## Task directions
The finished copy must match the records exactly, except that it contains no pictures.

Stored data entries
⟨
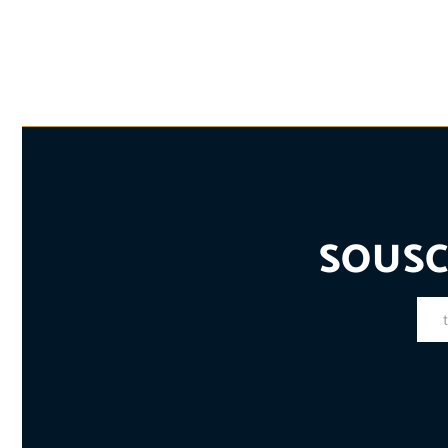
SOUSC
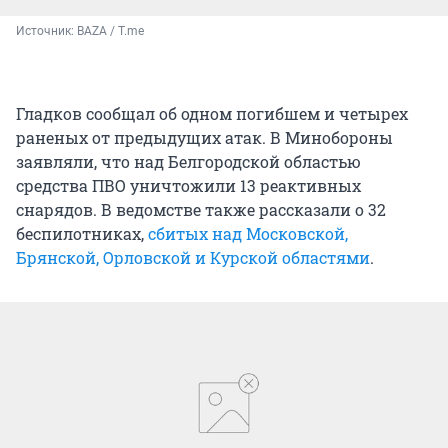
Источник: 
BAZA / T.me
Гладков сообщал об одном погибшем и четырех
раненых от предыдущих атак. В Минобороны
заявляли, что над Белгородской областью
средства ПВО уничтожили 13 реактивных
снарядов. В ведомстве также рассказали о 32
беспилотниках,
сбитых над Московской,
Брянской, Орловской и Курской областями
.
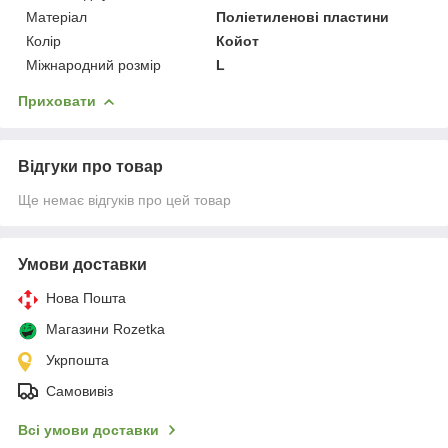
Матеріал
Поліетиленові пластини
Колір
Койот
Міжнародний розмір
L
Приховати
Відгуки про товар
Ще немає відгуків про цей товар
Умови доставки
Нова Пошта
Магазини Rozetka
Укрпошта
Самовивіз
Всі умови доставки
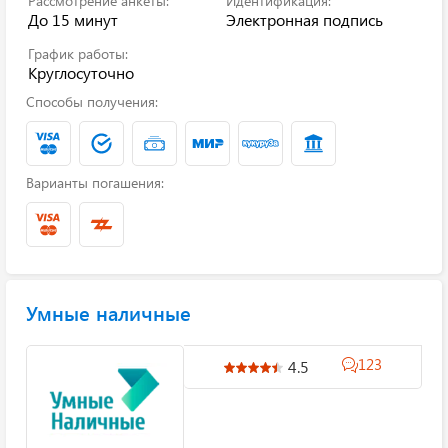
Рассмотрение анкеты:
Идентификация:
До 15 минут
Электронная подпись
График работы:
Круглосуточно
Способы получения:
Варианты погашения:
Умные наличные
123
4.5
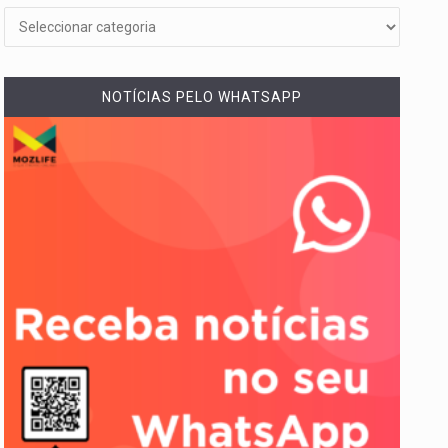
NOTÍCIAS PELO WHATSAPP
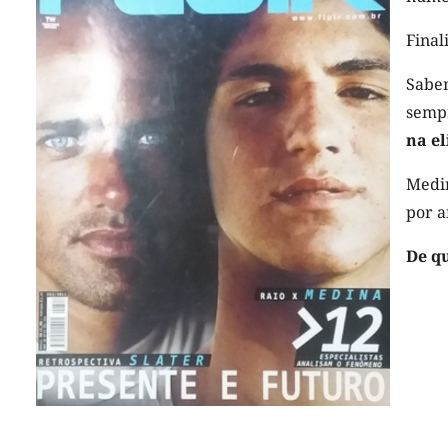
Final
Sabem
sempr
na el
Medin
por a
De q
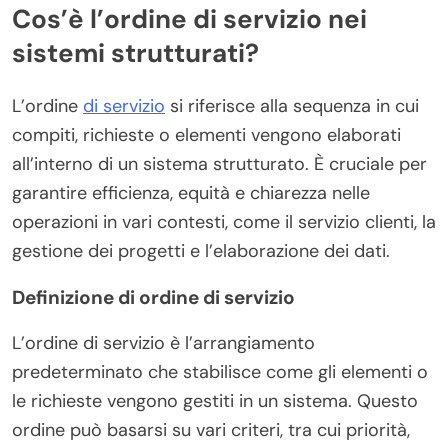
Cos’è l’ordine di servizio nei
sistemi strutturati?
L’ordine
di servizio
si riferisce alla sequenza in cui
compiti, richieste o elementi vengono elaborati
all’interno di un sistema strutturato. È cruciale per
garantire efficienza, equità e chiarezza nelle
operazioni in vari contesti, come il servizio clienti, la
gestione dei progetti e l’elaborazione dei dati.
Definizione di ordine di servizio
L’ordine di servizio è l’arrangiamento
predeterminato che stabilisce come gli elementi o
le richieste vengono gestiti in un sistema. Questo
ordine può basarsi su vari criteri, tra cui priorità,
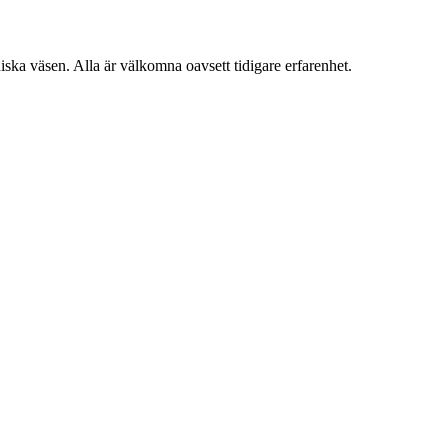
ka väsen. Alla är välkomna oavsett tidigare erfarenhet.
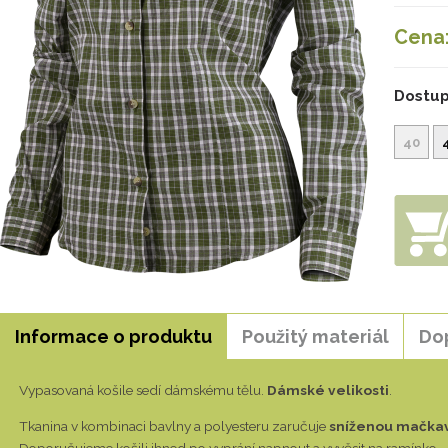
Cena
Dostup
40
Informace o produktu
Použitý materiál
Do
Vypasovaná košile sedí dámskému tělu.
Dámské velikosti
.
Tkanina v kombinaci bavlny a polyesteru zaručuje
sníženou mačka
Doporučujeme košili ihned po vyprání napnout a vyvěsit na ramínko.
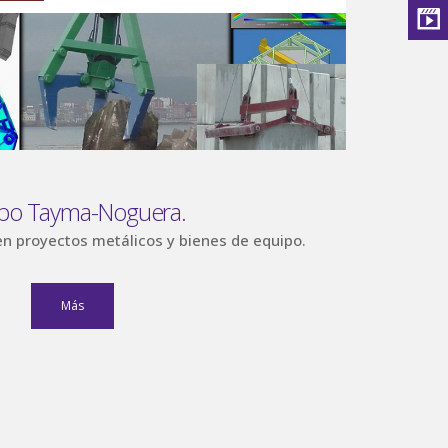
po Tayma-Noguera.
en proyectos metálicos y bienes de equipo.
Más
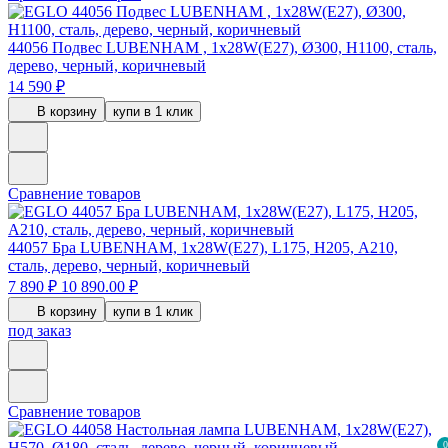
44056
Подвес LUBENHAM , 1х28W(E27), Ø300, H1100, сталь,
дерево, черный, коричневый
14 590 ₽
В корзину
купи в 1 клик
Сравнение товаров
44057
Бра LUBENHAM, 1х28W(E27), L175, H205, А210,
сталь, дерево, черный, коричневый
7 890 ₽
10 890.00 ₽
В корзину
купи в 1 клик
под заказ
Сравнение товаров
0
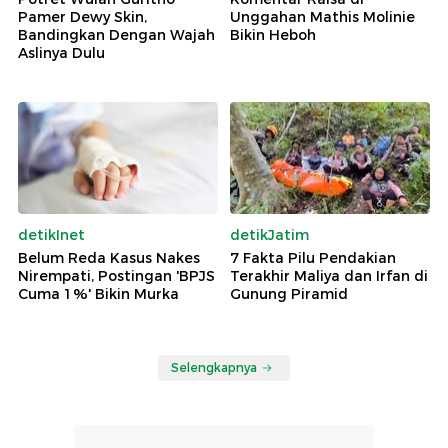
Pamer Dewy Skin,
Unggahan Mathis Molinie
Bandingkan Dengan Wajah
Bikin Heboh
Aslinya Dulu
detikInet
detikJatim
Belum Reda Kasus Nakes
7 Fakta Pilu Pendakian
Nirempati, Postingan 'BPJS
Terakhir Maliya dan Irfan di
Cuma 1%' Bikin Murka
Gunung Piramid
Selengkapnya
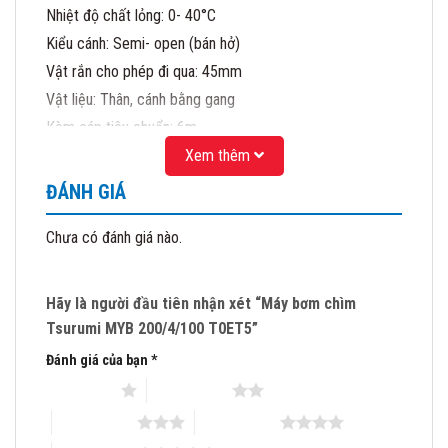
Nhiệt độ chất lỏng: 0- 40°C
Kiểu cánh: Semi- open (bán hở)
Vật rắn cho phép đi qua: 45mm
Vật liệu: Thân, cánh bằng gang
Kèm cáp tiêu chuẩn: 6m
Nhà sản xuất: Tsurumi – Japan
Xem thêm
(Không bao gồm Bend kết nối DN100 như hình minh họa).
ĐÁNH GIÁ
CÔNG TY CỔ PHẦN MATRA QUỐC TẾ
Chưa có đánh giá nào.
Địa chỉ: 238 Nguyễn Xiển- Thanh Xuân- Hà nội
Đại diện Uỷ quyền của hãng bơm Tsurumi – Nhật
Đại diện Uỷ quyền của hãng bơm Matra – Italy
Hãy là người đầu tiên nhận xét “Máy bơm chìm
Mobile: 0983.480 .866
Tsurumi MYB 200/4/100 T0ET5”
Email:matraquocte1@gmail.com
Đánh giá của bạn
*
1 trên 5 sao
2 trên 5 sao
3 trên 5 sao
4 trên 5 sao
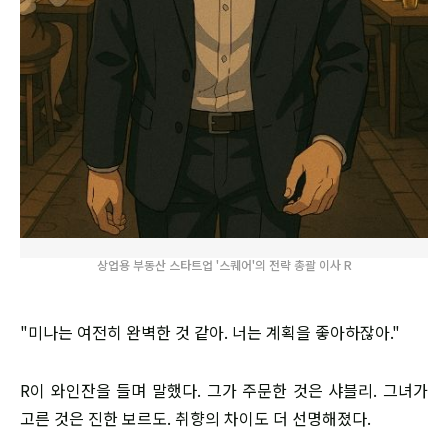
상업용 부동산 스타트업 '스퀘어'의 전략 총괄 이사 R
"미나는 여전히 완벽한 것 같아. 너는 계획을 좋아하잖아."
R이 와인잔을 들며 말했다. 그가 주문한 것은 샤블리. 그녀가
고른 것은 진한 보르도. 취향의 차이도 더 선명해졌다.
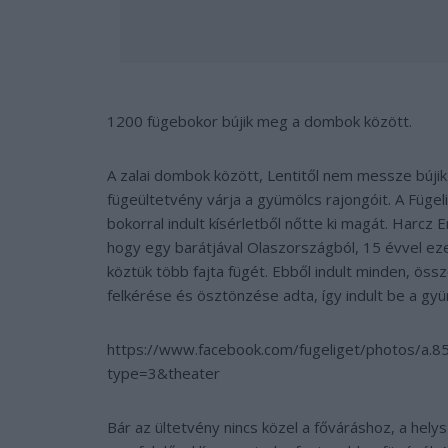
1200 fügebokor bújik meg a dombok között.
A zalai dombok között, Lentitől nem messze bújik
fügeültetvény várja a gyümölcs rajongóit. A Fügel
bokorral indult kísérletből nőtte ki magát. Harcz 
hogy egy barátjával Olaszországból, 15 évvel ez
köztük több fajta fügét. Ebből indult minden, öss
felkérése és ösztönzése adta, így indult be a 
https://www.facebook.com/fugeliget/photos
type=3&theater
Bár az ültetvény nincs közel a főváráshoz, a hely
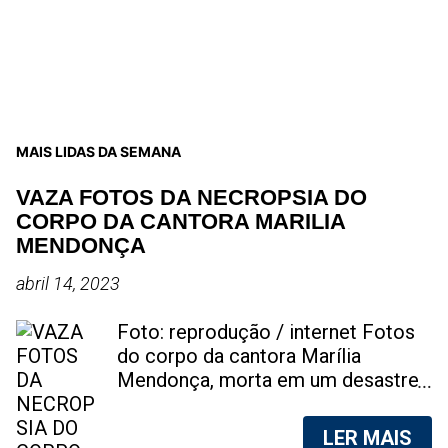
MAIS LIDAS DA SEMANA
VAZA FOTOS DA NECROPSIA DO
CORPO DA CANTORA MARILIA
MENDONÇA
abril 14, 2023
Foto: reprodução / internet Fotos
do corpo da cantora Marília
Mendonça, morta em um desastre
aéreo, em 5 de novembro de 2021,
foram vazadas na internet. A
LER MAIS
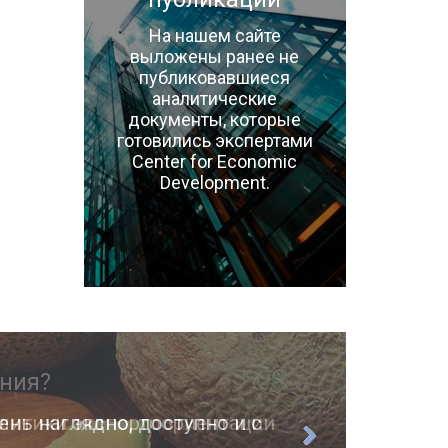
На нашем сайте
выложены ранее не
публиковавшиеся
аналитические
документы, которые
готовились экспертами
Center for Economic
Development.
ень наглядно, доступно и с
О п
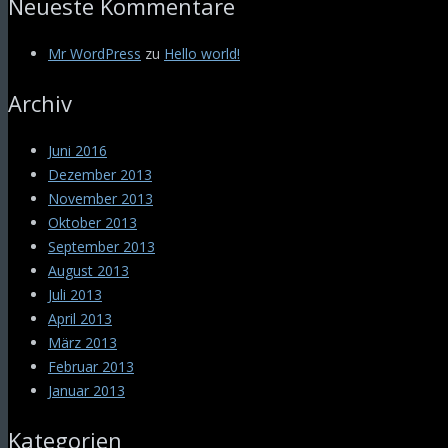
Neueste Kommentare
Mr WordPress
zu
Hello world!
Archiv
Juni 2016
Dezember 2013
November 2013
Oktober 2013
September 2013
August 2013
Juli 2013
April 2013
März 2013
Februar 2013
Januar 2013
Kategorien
⟩
## Answer to this task
SOUSC
Источник: 
BAZA / T.me
Гладков сообщал об одном погибшем и четырех
раненых от предыдущих атак. В Минобороны
заявляли, что над Белгородской областью
средства ПВО уничтожили 13 реактивных
снарядов. В ведомстве также рассказали о 32
беспилотниках,
сбитых над Московской,
Брянской, Орловской и Курской областями
.
Матеріал
Поліетиленові пластини
Колір
Койот
Міжнародний розмір
L
Приховати
Відгуки про товар
Ще немає відгуків про цей товар
Умови доставки
Нова Пошта
Магазини Rozetka
Укрпошта
Самовивіз
Всі умови доставки
Рассмотрение анкеты:
Идентификация:
До 15 минут
Электронная подпись
График работы:
Круглосуточно
Способы получения:
Варианты погашения:
Умные наличные
123
4.5
NOTÍCIAS PELO WHATSAPP
Final
Sabem
sempr
na el
Medin
por a
De q
Cos’è l’ordine di servizio nei
sistemi strutturati?
L’ordine
di servizio
si riferisce alla sequenza in cui
compiti, richieste o elementi vengono elaborati
all’interno di un sistema strutturato. È cruciale per
garantire efficienza, equità e chiarezza nelle
operazioni in vari contesti, come il servizio clienti, la
gestione dei progetti e l’elaborazione dei dati.
Definizione di ordine di servizio
L’ordine di servizio è l’arrangiamento
predeterminato che stabilisce come gli elementi o
le richieste vengono gestiti in un sistema. Questo
ordine può basarsi su vari criteri, tra cui priorità,
ka väsen. Alla är välkomna oavsett tidigare erfarenhet.
Cena
Dostup
40
Informace o produktu
Použitý materiál
Do
Vypasovaná košile sedí dámskému tělu.
Dámské velikosti
.
Tkanina v kombinaci bavlny a polyesteru zaručuje
sníženou mačka
Doporučujeme košili ihned po vyprání napnout a vyvěsit na ramínko.
po Tayma-Noguera.
en proyectos metálicos y bienes de equipo.
Más
44056
Подвес LUBENHAM , 1х28W(E27), Ø300, H1100, сталь,
дерево, черный, коричневый
14 590 ₽
В корзину
купи в 1 клик
Сравнение товаров
44057
Бра LUBENHAM, 1х28W(E27), L175, H205, А210,
сталь, дерево, черный, коричневый
7 890 ₽
10 890.00 ₽
В корзину
купи в 1 клик
под заказ
Сравнение товаров
0
Pamer Dewy Skin,
Unggahan Mathis Molinie
Bandingkan Dengan Wajah
Bikin Heboh
Aslinya Dulu
detikInet
detikJatim
Belum Reda Kasus Nakes
7 Fakta Pilu Pendakian
Nirempati, Postingan 'BPJS
Terakhir Maliya dan Irfan di
Cuma 1%' Bikin Murka
Gunung Piramid
Selengkapnya
Nhiệt độ chất lỏng: 0- 40°C
Kiểu cánh: Semi- open (bán hở)
Vật rắn cho phép đi qua: 45mm
Vật liệu: Thân, cánh bằng gang
Kèm cáp tiêu chuẩn: 6m
Nhà sản xuất: Tsurumi – Japan
Xem thêm
(Không bao gồm Bend kết nối DN100 như hình minh họa).
ĐÁNH GIÁ
CÔNG TY CỔ PHẦN MATRA QUỐC TẾ
Chưa có đánh giá nào.
Địa chỉ: 238 Nguyễn Xiển- Thanh Xuân- Hà nội
Đại diện Uỷ quyền của hãng bơm Tsurumi – Nhật
Đại diện Uỷ quyền của hãng bơm Matra – Italy
Hãy là người đầu tiên nhận xét “Máy bơm chìm
Mobile: 0983.480 .866
Tsurumi MYB 200/4/100 T0ET5”
Email:matraquocte1@gmail.com
Đánh giá của bạn
*
1 trên 5 sao
2 trên 5 sao
3 trên 5 sao
4 trên 5 sao
상업용 부동산 스타트업 '스퀘어'의 전략 총괄 이사 R
"미나는 여전히 완벽한 것 같아. 너는 계획을 좋아하잖아."
R이 와인잔을 들며 말했다. 그가 주문한 것은 샤블리. 그녀가
고른 것은 진한 보르도. 취향의 차이도 더 선명해졌다.
1200 fügebokor bújik meg a dombok között.
A zalai dombok között, Lentitől nem messze bújik
fügeültetvény várja a gyümölcs rajongóit. A Fügel
bokorral indult kísérletből nőtte ki magát. Harcz 
hogy egy barátjával Olaszországból, 15 évvel ez
köztük több fajta fügét. Ebből indult minden, öss
felkérése és ösztönzése adta, így indult be a 
https://www.facebook.com/fugeliget/photos
type=3&theater
Bár az ültetvény nincs közel a főváráshoz, a hely
MAIS LIDAS DA SEMANA
VAZA FOTOS DA NECROPSIA DO
CORPO DA CANTORA MARILIA
MENDONÇA
abril 14, 2023
Foto: reprodução / internet Fotos
do corpo da cantora Marília
Mendonça, morta em um desastre
aéreo, em 5 de novembro de 2021,
foram vazadas na internet. A
LER MAIS
На нашем сайте
выложены ранее не
публиковавшиеся
аналитические
документы, которые
готовились экспертами
Center for Economic
Development.
ень наглядно, доступно и с
О п
Neueste Kommentare
Mr WordPress
zu
Hello world!
Archiv
Juni 2016
Dezember 2013
November 2013
Oktober 2013
September 2013
August 2013
Juli 2013
April 2013
März 2013
Februar 2013
Januar 2013
Kategorien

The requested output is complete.